### Input for this task
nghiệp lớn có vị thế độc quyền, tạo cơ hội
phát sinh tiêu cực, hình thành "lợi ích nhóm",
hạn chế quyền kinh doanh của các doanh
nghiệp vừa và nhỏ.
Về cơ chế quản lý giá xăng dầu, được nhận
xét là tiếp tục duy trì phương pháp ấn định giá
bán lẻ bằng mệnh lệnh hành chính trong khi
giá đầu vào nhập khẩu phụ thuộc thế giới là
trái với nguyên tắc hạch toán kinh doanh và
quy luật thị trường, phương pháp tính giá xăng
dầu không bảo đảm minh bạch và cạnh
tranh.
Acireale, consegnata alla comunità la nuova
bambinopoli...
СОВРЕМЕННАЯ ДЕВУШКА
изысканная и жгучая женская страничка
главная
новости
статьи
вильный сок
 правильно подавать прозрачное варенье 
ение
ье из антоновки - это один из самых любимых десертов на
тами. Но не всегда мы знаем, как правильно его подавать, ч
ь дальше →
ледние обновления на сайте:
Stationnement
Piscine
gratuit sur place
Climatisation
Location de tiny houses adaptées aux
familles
* * *
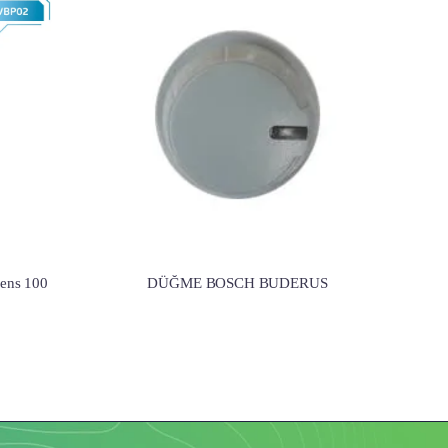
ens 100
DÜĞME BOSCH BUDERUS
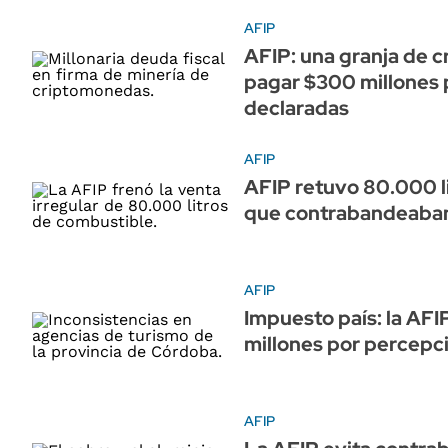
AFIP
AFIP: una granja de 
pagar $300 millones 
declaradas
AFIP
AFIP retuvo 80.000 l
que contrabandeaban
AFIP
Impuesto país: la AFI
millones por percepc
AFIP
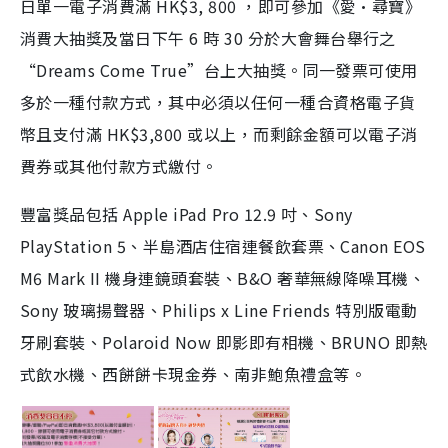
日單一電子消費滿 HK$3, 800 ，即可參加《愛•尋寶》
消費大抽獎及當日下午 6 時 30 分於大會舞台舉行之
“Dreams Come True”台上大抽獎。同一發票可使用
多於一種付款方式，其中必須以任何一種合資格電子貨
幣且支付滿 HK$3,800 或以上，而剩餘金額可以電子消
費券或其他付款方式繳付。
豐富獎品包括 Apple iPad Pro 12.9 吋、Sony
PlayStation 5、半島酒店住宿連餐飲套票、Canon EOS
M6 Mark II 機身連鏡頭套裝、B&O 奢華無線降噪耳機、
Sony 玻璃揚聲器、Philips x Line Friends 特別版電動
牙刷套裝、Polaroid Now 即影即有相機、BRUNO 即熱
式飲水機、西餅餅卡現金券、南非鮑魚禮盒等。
==
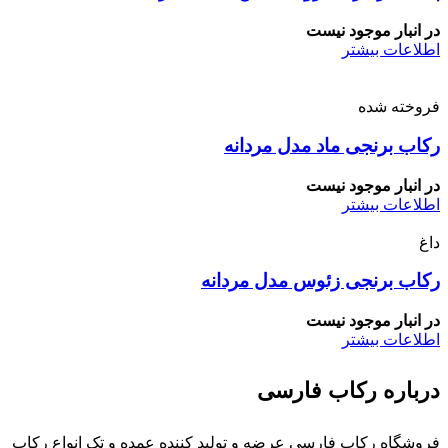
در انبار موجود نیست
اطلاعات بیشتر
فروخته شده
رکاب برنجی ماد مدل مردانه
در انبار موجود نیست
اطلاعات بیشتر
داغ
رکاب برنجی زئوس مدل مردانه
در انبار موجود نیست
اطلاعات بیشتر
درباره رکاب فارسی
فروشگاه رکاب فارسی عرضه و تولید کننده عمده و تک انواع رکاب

### Exercise
Convert the lines from the one containing "日單一電子消費滿 HK$3, 800 ，即可參加《愛•尋寶》" through the one containing "式飲水機、西餅餅卡現金券、南非鮑魚禮盒等。" into a Markdown table. Use two columns, No. for the row number and Line for the line itself, and skip any blank lines.

### Exercise response
| No. | Line |
|---|---|
| 1 | 日單一電子消費滿 HK$3, 800 ，即可參加《愛•尋寶》 |
| 2 | 消費大抽獎及當日下午 6 時 30 分於大會舞台舉行之 |
| 3 | “Dreams Come True”台上大抽獎。同一發票可使用 |
| 4 | 多於一種付款方式，其中必須以任何一種合資格電子貨 |
| 5 | 幣且支付滿 HK$3,800 或以上，而剩餘金額可以電子消 |
| 6 | 費券或其他付款方式繳付。 |
| 7 | 豐富獎品包括 Apple iPad Pro 12.9 吋、Sony |
| 8 | PlayStation 5、半島酒店住宿連餐飲套票、Canon EOS |
| 9 | M6 Mark II 機身連鏡頭套裝、B&O 奢華無線降噪耳機、 |
| 10 | Sony 玻璃揚聲器、Philips x Line Friends 特別版電動 |
| 11 | 牙刷套裝、Polaroid Now 即影即有相機、BRUNO 即熱 |
| 12 | 式飲水機、西餅餅卡現金券、南非鮑魚禮盒等。 |